Monday 18 June 2018

Woman at centre of latest cervical smear legal action 'is receiving palliative care'

The High Court in Dublin (Stock image)
The High Court in Dublin (Stock image)

Tim Healy

Another legal action involving a woman suing over alleged delays relating to CervicalCheck smears has come before the High Court.

This is the fourth case to be listed in the High Court since the CervicalCheck smear controversy arose when Limerick woman Vicky Phelan settled her action for €2.5million. A case relating to ovarian cancer has also come before the court.

In the latest case which was instituted just a few days ago,  the court heard it related to CervicalCheck and the woman is in a parlous state and could succumb at any moment.

Her case is against the HSE and laboratories who examined the smear tests.

Mr Justice Kevin Cross made an order that the woman not be identified in any way.

Counsel for the woman Jeremy Maher SC told the court the proceedings had been issued last Friday and he was applying for an early court date for the trial of the woman's hearing. He said the woman was currently receiving palliative chemotherapy.

Counsel handed in a medical report to the court and he said the woman was in a parlous state.

Mr Maher said the case could be listed with the other cases involving CervicalCheck before the High Court as there was an overlap on the experts listed in the cases.

Counsel said he appreciated the situation put the court under great strain but the woman could succumb at any moment.

Patrick Hanratty SC for the HSE agreed there was an overlap of expert witnesses between the cases.

The cases are the first to be listed in the High Court since the CervicalCheck smear controversy arose in April after Limerick woman Vicky Phelan settled her action for €2.5 million.

Mr Justice Kevin Cross has already set hearing dates for the end of this month and in July for the other actions.

Setting a hearing date for July 20 in the latest case, Mr Justice Kevin Cross congratulated lawyers on all sides for the way they had expedited the work in each of the cases.

The cancer-screening controversy emerged two months ago when Vicky Phelan settled for €2.5 million her court action against a US laboratory which the CervicalCheck screening service had subcontracted to read smear tests.

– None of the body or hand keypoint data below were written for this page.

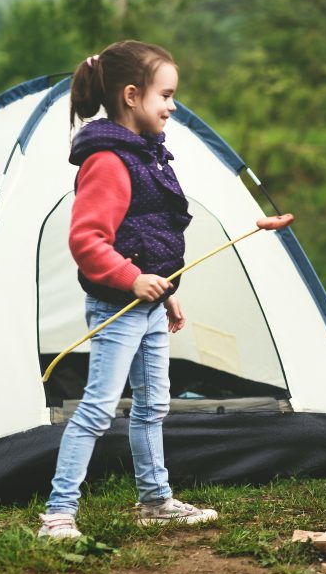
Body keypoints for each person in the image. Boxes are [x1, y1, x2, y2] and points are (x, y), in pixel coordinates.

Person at [38, 40, 218, 539]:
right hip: (117, 307)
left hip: (149, 306)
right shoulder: (109, 161)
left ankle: (155, 500)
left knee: (153, 404)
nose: (173, 105)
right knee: (97, 407)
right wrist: (132, 280)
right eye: (167, 94)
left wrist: (165, 289)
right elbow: (87, 241)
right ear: (133, 95)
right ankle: (58, 513)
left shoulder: (147, 154)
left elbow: (146, 235)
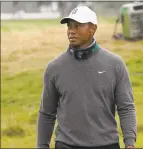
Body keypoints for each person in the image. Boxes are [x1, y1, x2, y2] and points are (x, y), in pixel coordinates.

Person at [37, 5, 137, 149]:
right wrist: (41, 146)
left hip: (107, 145)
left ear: (93, 29)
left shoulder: (115, 64)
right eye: (69, 26)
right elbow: (47, 113)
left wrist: (130, 143)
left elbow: (126, 107)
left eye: (77, 26)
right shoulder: (54, 68)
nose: (71, 31)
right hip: (66, 145)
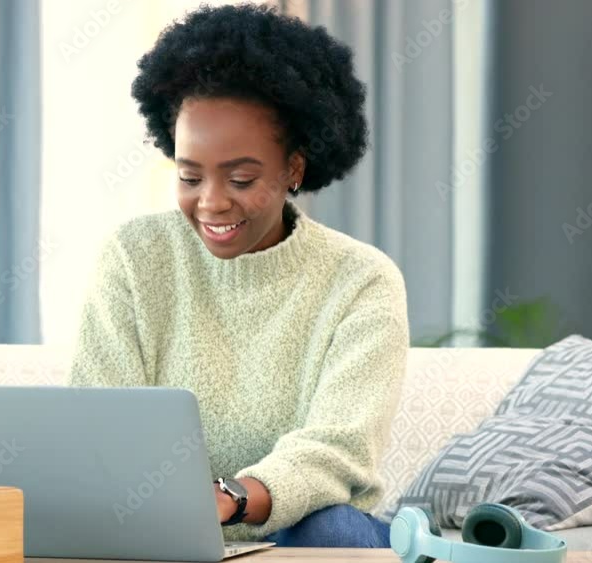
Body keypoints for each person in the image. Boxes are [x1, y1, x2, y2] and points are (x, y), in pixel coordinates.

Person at [68, 3, 408, 548]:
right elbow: (95, 421)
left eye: (242, 178)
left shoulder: (361, 281)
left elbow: (338, 450)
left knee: (334, 526)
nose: (211, 203)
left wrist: (233, 498)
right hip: (157, 532)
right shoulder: (136, 257)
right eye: (189, 175)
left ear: (294, 168)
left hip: (301, 534)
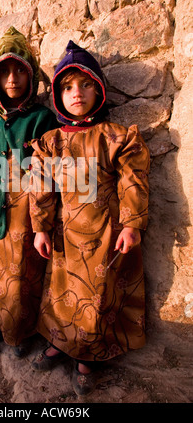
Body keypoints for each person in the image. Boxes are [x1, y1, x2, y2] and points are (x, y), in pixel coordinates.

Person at [29, 41, 150, 395]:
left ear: (98, 89)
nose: (76, 93)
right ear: (56, 96)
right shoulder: (51, 143)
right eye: (66, 87)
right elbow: (42, 187)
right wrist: (40, 228)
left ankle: (87, 356)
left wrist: (131, 224)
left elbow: (133, 179)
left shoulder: (114, 137)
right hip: (65, 234)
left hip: (103, 236)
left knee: (97, 297)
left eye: (84, 85)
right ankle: (59, 342)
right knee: (60, 292)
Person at [0, 27, 59, 357]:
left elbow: (49, 171)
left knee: (23, 275)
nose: (13, 77)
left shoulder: (42, 119)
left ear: (31, 75)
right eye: (4, 69)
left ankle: (20, 331)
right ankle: (2, 322)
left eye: (20, 69)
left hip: (28, 216)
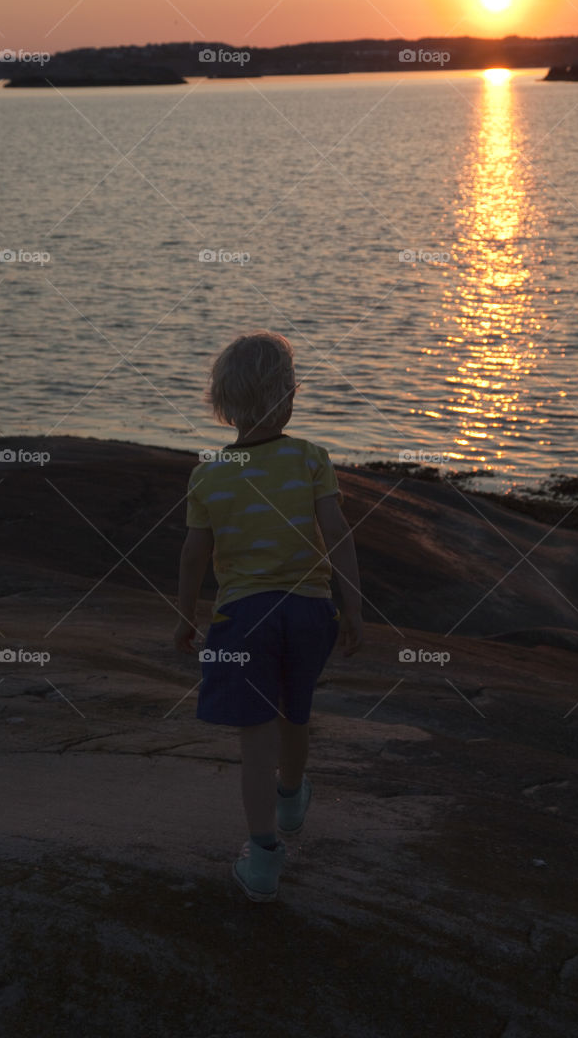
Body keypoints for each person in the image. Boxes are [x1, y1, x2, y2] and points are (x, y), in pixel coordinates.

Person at [174, 330, 364, 901]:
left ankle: (262, 859)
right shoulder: (310, 458)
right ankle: (291, 793)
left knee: (253, 738)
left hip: (242, 619)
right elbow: (337, 535)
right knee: (295, 714)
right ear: (288, 398)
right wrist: (352, 606)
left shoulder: (208, 474)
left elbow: (194, 557)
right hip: (309, 611)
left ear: (223, 403)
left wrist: (186, 617)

Ms Phelan developed cancer after receiving a false negative result in her 2011 smear test.

Among the cases currently before the courts is that of Kerry mother of five Emma Mhic Mhathuna who has flagged that she will seek exemplary and aggravated damages when her case over alleged delays goes ahead.

Counsel for Ms MhicMhathuna when the case came before the court last month said as of that date there had been no substantive admission of liability in the case from the HSE and it was a source of torment and anguish to the mother of five.